IMPULSIVE,
BOMBASTIC and prone to grudges, President Trump has stirred serious
questions in the minds of many Americans about the command and control
of nuclear weapons. Mr. Trump has already threatened North Korea with “fire and fury like the world has never seen.”
Could he really do it? Are there restraints? The Senate Foreign
Relations Committee under Chairman Bob Corker (R-Tenn.) deserves credit
for airing this timely concern in a hearing this month, the first of its kind since 1976.
Naturally,
the questions are being driven by Mr. Trump’s personality and might not
have been raised had someone else been elected president. But the fact
is that Mr. Trump sits in the Oval Office and holds the power to launch
nuclear weapons, and an understanding of how that works is important.
Start
with a key distinction between today and the Cold War. During the long
confrontation with the Soviet Union, both sides threatened each other
with nuclear-armed missiles that could hit the other in 30 minutes.
Both nations built elaborate command-and-control systems to enable a
rapid response to attack. The threat of certain and rapid retaliation —
the cocked-pistols standoff — was intended to deter war. To effectively
deter, it had to be credible. In the United States, the president was,
and is, the sole decider. He carries a card to authenticate his
authority, and in the event of an emergency attack on the United States,
with the help of military aides, he would have to make excruciating
decisions in just minutes: whether the nation is under attack, how to
retaliate, what targets to aim at, what weapons to launch. Ground-based
missiles can be launched within about four minutes of the president’s order, sea-based within 12 minutes
or so. Obviously, in such an emergency, there is no time for a Cabinet
meeting or consultation with Congress. This system still exists.
Most likely, there would be somewhat more time for deliberation, a window for others to scrutinize and possibly dispute or delay a nuclear launch order. Hans Kristensen of the Federation of American Scientists obtained 2012 U.S. strategic war plans under the Freedom of Information Act that clearly state that strike options and execution must pass muster under domestic and international law and that any weapon use “must comply” with requirements of the Law of Armed Conflict: “military necessity, avoidance of unnecessary suffering, proportionality and discrimination or distinction.” The former head of U.S. Strategic Command, retired Air Force Gen. C. Robert Kehler, testified that the U.S. military does not blindly follow orders and would question — and check — whether an order to launch nuclear weapons was legal. The Senate panel was also reminded that the system is made of people, processes, checks and controls and is not automatic. Furthermore, when it comes to fighting wars in general, Congress shares authority with the chief executive, and that authority might be exercised more clearly in a nuclear use decision not taken under emergency conditions.
Still, there are disturbing gray zones.
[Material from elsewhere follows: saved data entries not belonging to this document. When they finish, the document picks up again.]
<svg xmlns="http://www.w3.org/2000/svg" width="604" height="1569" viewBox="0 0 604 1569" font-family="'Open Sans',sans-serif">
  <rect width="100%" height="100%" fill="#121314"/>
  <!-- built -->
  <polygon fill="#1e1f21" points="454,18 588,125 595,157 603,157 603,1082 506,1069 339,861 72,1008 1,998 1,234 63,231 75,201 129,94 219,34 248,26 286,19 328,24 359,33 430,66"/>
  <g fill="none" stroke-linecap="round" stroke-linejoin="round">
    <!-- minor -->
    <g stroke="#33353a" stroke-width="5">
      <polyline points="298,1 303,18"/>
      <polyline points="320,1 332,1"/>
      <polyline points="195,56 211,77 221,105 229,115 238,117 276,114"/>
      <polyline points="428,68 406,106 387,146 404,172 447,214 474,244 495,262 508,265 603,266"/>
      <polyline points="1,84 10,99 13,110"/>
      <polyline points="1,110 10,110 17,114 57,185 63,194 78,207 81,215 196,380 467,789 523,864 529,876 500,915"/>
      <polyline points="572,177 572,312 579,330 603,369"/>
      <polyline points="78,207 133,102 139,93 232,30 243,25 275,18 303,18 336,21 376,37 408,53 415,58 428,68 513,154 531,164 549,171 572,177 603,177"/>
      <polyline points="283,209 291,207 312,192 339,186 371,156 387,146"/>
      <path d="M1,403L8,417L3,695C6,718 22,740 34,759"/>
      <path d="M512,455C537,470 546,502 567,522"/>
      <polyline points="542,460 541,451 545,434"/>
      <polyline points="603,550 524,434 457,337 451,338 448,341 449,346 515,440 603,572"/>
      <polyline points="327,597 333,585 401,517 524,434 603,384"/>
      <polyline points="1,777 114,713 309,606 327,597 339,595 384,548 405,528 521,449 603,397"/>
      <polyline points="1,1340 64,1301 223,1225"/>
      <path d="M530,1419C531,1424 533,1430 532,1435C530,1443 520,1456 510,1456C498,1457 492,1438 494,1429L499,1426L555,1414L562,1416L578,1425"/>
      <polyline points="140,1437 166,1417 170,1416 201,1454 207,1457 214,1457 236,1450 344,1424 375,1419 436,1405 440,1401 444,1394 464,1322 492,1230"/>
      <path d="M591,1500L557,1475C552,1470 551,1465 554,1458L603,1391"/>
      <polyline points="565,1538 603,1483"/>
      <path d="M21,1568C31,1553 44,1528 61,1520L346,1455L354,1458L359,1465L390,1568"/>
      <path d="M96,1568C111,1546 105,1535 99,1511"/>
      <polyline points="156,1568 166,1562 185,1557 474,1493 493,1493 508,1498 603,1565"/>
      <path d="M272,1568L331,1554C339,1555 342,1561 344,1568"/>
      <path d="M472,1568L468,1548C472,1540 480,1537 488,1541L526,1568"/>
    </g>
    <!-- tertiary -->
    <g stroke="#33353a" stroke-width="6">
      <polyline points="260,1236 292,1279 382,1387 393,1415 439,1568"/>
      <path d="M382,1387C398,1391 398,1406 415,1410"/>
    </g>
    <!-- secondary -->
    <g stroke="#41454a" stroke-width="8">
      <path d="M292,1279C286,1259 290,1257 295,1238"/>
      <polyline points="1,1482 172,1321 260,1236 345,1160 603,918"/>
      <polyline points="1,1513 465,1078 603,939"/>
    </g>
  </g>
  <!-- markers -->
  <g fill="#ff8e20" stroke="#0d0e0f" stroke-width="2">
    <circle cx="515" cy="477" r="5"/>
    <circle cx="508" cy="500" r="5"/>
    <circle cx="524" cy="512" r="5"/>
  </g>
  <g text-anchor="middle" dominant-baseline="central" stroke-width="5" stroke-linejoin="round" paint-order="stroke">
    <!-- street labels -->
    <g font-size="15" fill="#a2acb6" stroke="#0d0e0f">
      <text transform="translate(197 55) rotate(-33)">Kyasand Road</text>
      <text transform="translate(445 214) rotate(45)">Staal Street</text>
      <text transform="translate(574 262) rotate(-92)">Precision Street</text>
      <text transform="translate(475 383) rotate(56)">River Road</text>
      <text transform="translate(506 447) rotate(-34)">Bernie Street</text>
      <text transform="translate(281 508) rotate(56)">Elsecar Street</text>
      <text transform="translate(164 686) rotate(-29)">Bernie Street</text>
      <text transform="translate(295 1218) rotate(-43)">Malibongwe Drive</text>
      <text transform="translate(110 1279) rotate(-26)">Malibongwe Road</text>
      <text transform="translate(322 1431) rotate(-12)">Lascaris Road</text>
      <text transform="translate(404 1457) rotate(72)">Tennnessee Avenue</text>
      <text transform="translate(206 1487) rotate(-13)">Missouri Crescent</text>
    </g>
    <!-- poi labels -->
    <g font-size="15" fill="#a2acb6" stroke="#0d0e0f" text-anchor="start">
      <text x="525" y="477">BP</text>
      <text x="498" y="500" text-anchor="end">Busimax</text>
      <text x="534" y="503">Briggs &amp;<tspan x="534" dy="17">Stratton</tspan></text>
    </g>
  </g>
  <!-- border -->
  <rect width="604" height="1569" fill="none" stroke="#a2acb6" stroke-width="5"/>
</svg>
What if conventional war breaks out, say, on the Korean Peninsula, Congress gives approval to defend U.S. allies South Korea and Japan, casualties soar and Mr. Trump wants to use a nuclear weapon in the hope that it would quickly end the conflict? He might argue that a low-yield nuclear weapon aimed at a remote North Korean weapons target is proportionate, militarily necessary and able to halt further suffering. What is to stop a president then? The boundary between conventional and nuclear war could be very blurry, as it was in Europe during the Cold War. These questions bear further scrutiny.
Mr. Trump’s personality does not seem likely to change. But there is one area where he could make the world safer: the Cold War procedure, in effect in the United States and Russia, of keeping land- and sea-based nuclear missiles on launch-ready alert. This is a holdover from the era of mutual assured destruction that could be modified in tandem by the United States and Russia, a smart, pragmatic move to ease off the hair-trigger alerts, which pose a threat of miscalculation and catastrophe. The nuclear weapons would still retain their awesome destructive power; they would remain a potent deterrent. But giving a leader more than mere minutes to decide whether to launch them in a crisis seems to be a wise step that Mr. Trump, who carries that nuclear weapons authentication card around with him, can surely appreciate.